Quadratic Residues Modulo Prime

[Nirjhor]

For any fixed prime $p$, prove that for all $0\le r\le p-1$ there exist two quadratic residues modulo $p$ that add up to $r$. In other words, prove that for all primes $p$ there exist two integers $m$ and $n$ such that \[m^2+n^2\equiv r\pmod p\] where $0\le r\le p-1$ is a fixed integer.

[Phlembac Adib Hasan]

"...that add up to $n$". I think it's $r$. The following solution is based on this assumption. If that's not the case, inform us.
I'll take mod $p$ everywhere. Let $z$ be the primitive root of $p$. For $r=0$, we have $r\equiv p^2+p^2$. And if $r\equiv z^{2i}$ we can simply take $(z^i)^2+p^2$. So it is sufficient to prove the statement for $r\equiv z^{2i+1}$.
I claim there are $a,b$ such that $z^{2a}+1\equiv z^{2b+1}\quad (1)$. If not, then $z^2+1\equiv z^{2\Psi_1}$. Similarly $z^2+2\equiv z^{2\Psi_1}+1\equiv z^{2\Psi_2}$ and so on. But there are only $(p-1)/2$ quad. residues. So we may find only $(p-1)/2$ such consecutive integers. But there are $p-1$ different residues. So ultimately we'll end up at a solution of $(1)$. Let $k=(i-b)+\frac{3(p-1)}2$. So $z^{2(a+k)}+z^{2k}\equiv z^{2i+1+3(p-1)}\equiv r$. So done.

[Nirjhor]

Yeah sorry that would be $r$. Edited now.

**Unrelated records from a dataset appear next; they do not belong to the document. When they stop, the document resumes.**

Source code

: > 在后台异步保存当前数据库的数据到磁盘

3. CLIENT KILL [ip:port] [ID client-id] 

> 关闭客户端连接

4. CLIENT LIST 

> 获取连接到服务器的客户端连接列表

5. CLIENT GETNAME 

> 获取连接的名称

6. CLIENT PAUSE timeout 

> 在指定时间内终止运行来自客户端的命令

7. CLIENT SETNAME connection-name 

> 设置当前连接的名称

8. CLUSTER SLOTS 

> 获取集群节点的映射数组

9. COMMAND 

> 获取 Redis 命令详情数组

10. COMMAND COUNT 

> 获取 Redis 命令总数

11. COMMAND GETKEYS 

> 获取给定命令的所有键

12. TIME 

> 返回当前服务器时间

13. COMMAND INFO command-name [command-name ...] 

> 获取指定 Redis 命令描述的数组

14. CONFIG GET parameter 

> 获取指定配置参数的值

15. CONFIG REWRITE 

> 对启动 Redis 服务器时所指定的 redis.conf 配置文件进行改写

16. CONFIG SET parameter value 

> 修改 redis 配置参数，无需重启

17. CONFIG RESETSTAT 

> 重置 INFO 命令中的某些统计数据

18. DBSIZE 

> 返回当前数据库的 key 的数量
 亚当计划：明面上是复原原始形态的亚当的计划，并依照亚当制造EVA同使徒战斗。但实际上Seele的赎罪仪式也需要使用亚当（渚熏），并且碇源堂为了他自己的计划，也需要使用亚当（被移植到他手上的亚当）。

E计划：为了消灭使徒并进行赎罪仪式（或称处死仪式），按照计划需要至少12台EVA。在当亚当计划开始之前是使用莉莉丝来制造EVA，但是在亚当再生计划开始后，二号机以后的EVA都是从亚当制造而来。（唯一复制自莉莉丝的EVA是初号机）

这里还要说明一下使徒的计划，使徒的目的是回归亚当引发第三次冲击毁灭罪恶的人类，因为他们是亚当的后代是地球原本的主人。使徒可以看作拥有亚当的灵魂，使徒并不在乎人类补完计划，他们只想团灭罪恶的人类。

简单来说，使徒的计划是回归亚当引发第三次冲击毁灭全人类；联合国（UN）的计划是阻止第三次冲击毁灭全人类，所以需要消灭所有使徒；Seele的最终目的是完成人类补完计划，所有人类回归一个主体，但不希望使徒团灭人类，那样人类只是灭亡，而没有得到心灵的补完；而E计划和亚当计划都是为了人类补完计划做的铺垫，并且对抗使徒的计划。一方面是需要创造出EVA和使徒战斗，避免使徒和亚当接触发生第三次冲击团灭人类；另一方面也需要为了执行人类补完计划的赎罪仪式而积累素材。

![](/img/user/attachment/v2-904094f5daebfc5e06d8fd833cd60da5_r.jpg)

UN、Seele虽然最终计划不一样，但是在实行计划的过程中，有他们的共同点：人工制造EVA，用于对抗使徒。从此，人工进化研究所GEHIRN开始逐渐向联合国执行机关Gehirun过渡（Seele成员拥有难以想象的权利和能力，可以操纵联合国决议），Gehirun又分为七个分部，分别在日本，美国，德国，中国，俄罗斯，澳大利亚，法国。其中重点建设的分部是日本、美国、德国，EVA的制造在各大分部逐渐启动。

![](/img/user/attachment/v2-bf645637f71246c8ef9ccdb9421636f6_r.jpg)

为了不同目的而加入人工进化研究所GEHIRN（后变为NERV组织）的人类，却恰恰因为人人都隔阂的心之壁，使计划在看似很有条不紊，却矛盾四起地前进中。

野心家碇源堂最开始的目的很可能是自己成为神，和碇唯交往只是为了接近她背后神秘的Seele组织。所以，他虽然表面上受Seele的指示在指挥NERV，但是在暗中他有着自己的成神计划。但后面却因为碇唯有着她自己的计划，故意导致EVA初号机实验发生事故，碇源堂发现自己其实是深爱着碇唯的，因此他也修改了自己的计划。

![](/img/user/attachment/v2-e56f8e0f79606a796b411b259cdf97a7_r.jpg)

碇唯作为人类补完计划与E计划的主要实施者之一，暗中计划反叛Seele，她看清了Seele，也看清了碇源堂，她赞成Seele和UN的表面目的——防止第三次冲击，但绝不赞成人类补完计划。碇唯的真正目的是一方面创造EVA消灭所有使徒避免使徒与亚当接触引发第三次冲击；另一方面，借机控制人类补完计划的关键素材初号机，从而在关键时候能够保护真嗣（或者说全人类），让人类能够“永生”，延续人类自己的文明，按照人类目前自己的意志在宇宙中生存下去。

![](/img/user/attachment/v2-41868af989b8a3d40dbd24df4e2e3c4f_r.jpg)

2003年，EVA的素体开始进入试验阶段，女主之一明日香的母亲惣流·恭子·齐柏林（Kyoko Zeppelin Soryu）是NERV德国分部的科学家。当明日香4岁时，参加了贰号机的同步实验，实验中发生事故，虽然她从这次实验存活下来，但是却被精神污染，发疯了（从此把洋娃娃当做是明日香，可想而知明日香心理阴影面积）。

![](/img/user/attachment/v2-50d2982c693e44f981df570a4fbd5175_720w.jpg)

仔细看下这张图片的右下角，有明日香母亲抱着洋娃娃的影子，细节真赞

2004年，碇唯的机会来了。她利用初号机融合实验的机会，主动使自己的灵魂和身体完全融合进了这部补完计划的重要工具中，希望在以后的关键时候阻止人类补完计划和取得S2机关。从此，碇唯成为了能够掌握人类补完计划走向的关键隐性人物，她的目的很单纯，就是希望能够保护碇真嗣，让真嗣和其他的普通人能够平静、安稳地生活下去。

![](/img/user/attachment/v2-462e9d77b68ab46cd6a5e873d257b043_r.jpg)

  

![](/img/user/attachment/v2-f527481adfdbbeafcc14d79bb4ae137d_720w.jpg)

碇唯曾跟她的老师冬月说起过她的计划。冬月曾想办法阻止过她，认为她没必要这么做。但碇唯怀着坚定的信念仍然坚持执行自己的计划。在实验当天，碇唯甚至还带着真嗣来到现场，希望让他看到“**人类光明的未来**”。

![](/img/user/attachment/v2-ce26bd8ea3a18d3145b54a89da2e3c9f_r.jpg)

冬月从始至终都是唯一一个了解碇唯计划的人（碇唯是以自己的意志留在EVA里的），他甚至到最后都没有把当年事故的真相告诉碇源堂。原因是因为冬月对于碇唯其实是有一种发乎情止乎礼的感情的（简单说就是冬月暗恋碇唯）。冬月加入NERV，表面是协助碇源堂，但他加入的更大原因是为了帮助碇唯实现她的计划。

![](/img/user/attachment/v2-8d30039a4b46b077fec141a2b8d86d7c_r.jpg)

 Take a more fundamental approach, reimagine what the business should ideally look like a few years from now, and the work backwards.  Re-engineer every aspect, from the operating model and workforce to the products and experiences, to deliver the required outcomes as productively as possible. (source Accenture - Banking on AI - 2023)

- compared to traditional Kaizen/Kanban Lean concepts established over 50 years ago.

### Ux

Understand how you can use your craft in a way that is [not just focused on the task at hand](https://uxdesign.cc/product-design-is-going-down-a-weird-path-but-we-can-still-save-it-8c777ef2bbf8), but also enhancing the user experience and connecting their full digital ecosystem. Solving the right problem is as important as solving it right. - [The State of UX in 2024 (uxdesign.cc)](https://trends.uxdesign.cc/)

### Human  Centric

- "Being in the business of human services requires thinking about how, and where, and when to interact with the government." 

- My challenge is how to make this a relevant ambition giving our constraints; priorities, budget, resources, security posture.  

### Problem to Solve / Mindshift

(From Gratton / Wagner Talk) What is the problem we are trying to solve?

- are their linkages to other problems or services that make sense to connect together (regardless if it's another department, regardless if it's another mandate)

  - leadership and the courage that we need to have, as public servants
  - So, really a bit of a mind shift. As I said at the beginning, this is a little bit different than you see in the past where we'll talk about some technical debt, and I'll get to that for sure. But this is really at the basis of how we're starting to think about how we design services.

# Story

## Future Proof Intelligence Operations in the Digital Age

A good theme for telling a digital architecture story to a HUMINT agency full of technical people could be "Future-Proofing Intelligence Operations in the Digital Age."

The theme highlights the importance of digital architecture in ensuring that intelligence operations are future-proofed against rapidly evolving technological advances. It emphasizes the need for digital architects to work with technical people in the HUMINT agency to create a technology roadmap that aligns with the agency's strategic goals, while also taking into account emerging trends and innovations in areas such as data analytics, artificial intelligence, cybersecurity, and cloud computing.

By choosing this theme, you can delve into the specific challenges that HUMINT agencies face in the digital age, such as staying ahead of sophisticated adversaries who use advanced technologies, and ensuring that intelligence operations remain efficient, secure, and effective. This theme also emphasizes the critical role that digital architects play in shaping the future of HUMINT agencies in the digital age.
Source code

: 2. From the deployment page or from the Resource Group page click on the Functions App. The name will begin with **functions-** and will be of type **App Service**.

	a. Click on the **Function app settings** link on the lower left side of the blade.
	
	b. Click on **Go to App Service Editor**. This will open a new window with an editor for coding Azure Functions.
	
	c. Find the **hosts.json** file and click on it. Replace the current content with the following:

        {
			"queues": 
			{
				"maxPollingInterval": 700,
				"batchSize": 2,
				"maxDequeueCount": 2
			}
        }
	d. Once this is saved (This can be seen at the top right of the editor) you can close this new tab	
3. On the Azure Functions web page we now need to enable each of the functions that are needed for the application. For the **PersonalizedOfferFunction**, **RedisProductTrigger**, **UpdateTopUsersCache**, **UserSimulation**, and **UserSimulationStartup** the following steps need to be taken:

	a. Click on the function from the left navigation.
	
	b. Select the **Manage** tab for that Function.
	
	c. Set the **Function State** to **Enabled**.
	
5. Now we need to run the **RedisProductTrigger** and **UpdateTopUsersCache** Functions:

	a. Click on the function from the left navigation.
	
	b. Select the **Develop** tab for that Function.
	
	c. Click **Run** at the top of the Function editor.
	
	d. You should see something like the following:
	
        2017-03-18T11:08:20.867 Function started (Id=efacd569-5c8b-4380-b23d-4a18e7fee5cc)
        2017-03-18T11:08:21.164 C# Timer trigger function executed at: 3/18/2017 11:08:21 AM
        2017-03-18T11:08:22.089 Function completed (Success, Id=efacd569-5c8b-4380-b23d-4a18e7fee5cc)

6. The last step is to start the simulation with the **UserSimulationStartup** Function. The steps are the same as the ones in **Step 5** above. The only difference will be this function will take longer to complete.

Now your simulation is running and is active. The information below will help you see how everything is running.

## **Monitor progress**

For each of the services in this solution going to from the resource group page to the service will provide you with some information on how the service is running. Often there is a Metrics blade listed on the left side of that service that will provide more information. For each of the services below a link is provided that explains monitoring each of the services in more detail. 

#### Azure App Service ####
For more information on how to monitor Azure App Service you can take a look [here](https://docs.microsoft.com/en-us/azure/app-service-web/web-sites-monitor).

But how do we know that $z^2+1\equiv z^{2\Phi_1}$ for integer $\Phi_1$?

[Phlembac Adib Hasan]

To prove that (1) has at least one solution, I simply assumed it doesn't have any solution. And from this assumption, any quad.residue+1$\equiv $ another quad. residue, provided the later is not a multiple of $p$. I started from $z^2$ out of no reason. But as it seems, it leaves a little gap in the logic. Someone might argue what if $z^2+1$ is a multiple of $p$? ie in case of $p=5$? Well it doesn't nullify my argument. I can start from $z^{p-1}\equiv 1$. So $i+1\equiv z^{p-1}+i\equiv z^{2\Psi_{i-1}}+1\equiv z^{2\Psi_i}$
I was not too concerned about rigorousness, If my reasoning is correct, someone else might correct the little flaws.

[Fm Jakaria]

Another solution:

Consider the two sets $X,Y$ of residue classes (mod p) as defined next:
$X$ contains squares of classes through $0$ to $\frac{p-1}{2}$. $Y$ contains classes of form $(r-t)$; for t$\in X$.
It is obvious that there are exactly $\frac{p+1}{2}$ elements in both $X$ and $Y$. As $A \cup B$ can contain at most p elements, it follows that $X,Y$ has nonempty intersection. This completes the proof: $\exists a,b \in \mathbb{N}$
so that $a^2+b^2 \equiv r\pmod p$

[*Mahi*]

Note: If we find one quadratic non-residue $\equiv a^2+b^2 \pmod p$, we are done as we can multiply both sides with $z^2$ where $z$ is a primitive root and cycle through the other quadratic non-residues.
Now, assume the contrary, it yields $\text{every quadratic residue}+1 = \text{another quadratic residue}$, which, by induction implies every $r \in 0\le r\le p-1 $ is a quadratic residue, which is indeed false.

[Nirjhor]

Note: If we find one quadratic non-residue $\equiv a^2+b^2 \pmod p$, we are done as we can multiply both sides with $z^2$ where $z$ is a primitive root and cycle through the other quadratic non-residues.
Now, assume the contrary, it yields $\text{every quadratic residue}+1 = \text{another quadratic residue}$, which, by induction implies every $r \in 0\le r\le p-1 $ is a quadratic residue, which is indeed false.

I was having a little difficulty to understand this part from Adib bhai's solution. Otherwise that is the same solution I found.